(Texto de lectura)
○ ○ ○ ○

La María simbólica, la “esclava del
Señor”, se nos presenta a las mujeres como un modelo a imitar, aunque siempre inalcanzable
porque ninguna mujer llega a ser madre siendo virgen. La Eva mítica se nos
presenta como una alerta roja, advirtiéndonos que las mujeres somos frágiles,
débiles, inclinadas a tentar y susceptibles de ser tentadas…
¿No será dañino el dogma de la
virginidad de María, al presentar la virginidad como el valor que en las
mujeres más agrada a Dios? ¿Será sano presentar la virginidad como un valor superior
al sano y alegre disfrute de la sexualidad? ¿Será positivo presentar la
pasividad y sumisión con que María acepta lo extraño de su embarazo, como virtudes
que deben adornar a todas las mujeres?
A todos, mujeres y también hombres,
el dogma de la virginidad de María, incrustado en las conciencias, nos
transmite una idea dañina: el desprecio de la sexualidad, especialmente de la
femenina. San Agustín, que, 17 siglos después de sus escritos, tanto sigue
influyendo en la teología, anudó estas tres ideas: lo pecaminoso del sexo, el
nacimiento virginal de Jesús y la superioridad de la virginidad sobre la vida
sexual.
El edificio dogmático está
construido de tal forma que cualquier piedra que se coloque necesita apoyarse
en otra. El dogma de la virginidad de María tiene mucho que ver con los dogmas con
que fue revestido Jesús de Nazaret hasta convertirlo en Cristo. Su origen extraordinario,
el hijo de un dios concebido humano en el seno de una virgen, llevó a hacer
también dogma que en el parto María había conservado su virginidad y que
después del nacimiento de Jesús jamás habría tenido relaciones sexuales.

○ ○ ○ ○

(Tareas a realizar)
1/ Responde estas preguntas sobre el texto acerca de la virginidad de María:
(a) ¿Como qué se nos presenta la Eva mítica a las mujeres?
(b) ¿Qué tres ideas anudó San Agustín?
(c) ¿Cuántos siglos después de sus escritos sigue influyendo San Agustín en la teología?
2/ Copia el fragmento del texto sobre la virginidad de María que empieza en "El edificio dogmático" y termina en "tenido relaciones sexuales.", y sustituye "piedra" por "pieza".

Datos almacenados
○ ○ ○ ○

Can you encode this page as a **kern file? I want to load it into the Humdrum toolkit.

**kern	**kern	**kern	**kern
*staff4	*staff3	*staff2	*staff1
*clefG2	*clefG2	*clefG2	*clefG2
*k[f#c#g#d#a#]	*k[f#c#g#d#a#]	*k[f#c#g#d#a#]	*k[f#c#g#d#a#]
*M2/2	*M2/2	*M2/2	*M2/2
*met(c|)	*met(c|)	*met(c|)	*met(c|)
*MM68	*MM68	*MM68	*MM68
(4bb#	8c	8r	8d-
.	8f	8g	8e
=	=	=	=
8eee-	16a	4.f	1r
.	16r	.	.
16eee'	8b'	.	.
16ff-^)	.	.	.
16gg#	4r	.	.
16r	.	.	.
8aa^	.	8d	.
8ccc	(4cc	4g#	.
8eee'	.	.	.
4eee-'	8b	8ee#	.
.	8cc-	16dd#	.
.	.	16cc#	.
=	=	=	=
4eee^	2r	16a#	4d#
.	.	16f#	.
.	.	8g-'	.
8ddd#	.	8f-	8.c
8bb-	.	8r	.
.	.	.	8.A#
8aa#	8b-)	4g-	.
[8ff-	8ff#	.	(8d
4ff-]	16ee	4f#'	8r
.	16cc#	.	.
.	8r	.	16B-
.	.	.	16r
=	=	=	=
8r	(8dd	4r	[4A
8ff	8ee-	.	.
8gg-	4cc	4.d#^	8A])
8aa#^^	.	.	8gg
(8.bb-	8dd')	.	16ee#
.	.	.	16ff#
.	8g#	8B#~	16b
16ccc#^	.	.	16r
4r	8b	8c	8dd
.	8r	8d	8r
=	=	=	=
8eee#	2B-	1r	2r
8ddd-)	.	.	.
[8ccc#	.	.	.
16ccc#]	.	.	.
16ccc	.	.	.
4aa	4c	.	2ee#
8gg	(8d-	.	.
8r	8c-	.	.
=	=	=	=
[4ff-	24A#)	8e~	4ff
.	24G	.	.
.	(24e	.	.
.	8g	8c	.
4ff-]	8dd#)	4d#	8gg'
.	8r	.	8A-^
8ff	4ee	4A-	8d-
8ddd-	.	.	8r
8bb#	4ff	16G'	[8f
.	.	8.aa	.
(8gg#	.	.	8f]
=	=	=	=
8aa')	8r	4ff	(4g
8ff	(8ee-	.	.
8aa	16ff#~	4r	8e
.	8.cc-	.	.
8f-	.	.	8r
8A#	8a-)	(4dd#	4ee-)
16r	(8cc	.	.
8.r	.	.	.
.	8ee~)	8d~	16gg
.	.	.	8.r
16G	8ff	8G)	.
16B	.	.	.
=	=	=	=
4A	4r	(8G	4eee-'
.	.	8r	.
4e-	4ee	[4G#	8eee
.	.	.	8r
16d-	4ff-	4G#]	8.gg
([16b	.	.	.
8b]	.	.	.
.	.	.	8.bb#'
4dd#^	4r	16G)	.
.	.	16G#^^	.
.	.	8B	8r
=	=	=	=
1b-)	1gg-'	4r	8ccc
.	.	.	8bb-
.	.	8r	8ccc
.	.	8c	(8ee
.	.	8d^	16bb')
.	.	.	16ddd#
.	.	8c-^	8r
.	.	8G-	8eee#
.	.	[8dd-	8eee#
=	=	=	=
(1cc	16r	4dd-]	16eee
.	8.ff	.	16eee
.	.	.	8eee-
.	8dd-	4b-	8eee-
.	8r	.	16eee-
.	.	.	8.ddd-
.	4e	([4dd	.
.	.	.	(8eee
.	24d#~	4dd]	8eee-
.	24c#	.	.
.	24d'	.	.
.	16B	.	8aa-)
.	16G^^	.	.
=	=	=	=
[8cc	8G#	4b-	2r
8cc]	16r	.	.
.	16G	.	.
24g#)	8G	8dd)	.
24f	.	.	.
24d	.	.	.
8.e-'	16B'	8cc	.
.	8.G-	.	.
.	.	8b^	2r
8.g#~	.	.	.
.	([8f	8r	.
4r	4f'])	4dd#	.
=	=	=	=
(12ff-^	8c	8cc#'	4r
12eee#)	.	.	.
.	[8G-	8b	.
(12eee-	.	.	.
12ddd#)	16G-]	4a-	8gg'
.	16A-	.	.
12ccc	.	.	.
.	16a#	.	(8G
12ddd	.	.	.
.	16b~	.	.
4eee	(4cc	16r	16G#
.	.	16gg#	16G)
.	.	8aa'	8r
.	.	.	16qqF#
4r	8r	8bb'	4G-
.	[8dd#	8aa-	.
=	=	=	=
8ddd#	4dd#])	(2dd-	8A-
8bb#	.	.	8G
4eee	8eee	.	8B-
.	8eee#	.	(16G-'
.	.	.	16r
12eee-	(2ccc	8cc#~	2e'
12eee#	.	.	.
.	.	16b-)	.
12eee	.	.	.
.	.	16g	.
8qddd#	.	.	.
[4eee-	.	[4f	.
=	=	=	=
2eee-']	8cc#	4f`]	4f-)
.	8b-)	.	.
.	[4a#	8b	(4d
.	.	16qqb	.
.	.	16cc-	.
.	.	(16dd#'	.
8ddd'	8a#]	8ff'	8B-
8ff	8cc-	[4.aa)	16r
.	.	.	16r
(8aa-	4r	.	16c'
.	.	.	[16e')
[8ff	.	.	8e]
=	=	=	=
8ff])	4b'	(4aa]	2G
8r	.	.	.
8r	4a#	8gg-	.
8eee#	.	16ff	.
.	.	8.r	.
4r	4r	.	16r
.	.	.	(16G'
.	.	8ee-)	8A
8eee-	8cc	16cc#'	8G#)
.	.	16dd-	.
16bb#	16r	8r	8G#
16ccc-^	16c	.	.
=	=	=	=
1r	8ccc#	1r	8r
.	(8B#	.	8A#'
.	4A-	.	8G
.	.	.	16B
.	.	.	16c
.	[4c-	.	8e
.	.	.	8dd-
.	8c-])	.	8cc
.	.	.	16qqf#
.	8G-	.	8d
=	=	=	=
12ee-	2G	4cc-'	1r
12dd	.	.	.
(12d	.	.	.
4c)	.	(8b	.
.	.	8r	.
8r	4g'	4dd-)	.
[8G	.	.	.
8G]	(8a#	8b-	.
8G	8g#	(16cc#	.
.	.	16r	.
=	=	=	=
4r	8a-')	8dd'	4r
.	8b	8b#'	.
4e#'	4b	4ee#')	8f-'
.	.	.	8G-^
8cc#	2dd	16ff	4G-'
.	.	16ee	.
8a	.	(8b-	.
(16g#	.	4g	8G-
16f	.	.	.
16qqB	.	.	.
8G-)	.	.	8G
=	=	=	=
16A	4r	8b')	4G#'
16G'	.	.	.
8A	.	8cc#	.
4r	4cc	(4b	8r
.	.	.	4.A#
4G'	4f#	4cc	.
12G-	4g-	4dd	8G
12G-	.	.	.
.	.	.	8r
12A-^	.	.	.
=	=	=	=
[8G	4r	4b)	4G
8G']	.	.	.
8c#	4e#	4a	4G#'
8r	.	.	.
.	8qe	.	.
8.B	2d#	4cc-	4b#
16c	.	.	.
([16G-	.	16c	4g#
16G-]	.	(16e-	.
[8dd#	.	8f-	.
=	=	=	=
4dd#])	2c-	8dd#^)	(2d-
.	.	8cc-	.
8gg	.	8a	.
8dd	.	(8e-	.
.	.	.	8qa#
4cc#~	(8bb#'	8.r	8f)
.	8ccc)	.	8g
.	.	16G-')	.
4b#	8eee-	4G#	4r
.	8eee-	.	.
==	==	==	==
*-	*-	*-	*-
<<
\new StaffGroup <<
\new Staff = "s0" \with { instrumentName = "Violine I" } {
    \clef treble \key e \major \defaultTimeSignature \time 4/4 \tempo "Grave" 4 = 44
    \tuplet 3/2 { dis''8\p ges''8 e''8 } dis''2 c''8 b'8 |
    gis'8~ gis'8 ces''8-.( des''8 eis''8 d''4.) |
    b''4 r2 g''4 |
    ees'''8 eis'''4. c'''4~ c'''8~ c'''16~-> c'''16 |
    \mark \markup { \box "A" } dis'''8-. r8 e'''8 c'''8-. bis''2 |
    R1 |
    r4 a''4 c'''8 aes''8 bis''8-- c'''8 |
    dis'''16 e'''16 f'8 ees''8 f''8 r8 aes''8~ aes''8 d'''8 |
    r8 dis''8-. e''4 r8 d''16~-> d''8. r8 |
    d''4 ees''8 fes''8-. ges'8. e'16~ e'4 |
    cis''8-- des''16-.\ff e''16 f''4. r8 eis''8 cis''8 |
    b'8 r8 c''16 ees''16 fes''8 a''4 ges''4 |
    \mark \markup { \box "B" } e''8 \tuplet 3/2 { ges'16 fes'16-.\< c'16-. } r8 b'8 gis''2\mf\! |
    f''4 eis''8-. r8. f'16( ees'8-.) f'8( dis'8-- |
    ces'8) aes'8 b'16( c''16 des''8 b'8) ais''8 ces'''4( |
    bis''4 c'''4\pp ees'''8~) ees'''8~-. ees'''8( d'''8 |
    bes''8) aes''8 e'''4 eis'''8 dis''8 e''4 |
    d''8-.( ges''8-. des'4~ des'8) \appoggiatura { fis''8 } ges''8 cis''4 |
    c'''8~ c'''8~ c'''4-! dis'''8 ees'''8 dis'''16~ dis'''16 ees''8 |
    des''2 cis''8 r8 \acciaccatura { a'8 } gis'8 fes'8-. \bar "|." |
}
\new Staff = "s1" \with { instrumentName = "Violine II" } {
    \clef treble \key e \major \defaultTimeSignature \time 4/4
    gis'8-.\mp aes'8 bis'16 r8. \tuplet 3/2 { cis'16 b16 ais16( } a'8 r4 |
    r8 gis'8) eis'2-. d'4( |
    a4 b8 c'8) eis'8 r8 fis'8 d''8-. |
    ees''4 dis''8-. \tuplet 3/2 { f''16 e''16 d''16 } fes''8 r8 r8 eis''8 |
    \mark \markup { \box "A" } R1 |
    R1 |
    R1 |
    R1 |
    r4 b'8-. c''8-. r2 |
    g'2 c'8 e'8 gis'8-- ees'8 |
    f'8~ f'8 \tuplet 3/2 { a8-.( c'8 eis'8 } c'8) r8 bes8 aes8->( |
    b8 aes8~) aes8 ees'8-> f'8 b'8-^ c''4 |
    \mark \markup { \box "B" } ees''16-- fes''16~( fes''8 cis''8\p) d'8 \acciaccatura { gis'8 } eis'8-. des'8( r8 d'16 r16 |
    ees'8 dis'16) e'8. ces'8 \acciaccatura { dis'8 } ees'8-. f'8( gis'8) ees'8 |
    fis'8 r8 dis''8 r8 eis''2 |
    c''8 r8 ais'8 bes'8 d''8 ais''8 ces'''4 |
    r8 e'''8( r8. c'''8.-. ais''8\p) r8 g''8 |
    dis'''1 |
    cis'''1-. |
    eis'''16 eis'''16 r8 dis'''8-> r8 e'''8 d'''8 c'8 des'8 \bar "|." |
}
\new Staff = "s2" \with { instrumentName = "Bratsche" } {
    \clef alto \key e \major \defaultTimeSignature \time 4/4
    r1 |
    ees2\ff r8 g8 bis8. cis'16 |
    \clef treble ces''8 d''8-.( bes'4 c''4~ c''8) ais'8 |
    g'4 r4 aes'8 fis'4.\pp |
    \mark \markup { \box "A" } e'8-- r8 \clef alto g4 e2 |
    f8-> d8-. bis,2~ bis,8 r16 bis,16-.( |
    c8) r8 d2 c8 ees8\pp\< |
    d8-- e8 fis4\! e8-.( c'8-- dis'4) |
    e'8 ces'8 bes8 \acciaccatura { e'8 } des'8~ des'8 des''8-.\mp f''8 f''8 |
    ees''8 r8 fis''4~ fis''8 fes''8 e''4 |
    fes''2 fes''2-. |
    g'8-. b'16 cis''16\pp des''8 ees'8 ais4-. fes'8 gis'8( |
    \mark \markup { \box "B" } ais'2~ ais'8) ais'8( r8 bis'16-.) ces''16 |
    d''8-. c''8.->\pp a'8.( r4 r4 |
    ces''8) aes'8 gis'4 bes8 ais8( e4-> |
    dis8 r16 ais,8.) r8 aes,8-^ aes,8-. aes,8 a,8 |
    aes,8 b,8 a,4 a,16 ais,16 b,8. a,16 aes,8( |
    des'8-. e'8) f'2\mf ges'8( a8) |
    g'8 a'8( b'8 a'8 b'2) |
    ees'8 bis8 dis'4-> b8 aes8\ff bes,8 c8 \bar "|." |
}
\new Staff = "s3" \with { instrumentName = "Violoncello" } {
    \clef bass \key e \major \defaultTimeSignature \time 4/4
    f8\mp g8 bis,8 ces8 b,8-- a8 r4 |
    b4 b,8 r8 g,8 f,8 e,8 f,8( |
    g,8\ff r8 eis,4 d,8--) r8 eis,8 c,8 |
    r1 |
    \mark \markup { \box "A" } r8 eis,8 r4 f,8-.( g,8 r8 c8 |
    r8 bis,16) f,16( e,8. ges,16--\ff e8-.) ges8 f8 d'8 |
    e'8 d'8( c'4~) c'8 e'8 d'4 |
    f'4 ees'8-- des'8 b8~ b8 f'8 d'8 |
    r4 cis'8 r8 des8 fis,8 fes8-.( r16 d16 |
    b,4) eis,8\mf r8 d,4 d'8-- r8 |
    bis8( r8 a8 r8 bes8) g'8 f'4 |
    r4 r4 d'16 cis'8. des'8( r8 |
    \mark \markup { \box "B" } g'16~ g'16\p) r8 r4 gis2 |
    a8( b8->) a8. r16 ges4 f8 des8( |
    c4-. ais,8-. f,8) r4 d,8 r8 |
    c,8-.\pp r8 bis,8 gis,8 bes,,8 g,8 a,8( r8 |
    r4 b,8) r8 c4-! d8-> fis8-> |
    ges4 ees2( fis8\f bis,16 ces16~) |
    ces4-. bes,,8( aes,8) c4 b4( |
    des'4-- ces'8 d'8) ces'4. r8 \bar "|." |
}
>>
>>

○ ○ ○ ○

(Respuestas)
1/
(a) Como una alerta roja.
(b) Lo pecaminoso del sexo, el nacimiento virginal de Jesús y la superioridad de la virginidad sobre la vida sexual.
(c) 17 siglos.

2/
El edificio dogmático está
construido de tal forma que cualquier pieza que se coloque necesita apoyarse
en otra. El dogma de la virginidad de María tiene mucho que ver con los dogmas con
que fue revestido Jesús de Nazaret hasta convertirlo en Cristo. Su origen extraordinario,
el hijo de un dios concebido humano en el seno de una virgen, llevó a hacer
también dogma que en el parto María había conservado su virginidad y que
después del nacimiento de Jesús jamás habría tenido relaciones sexuales.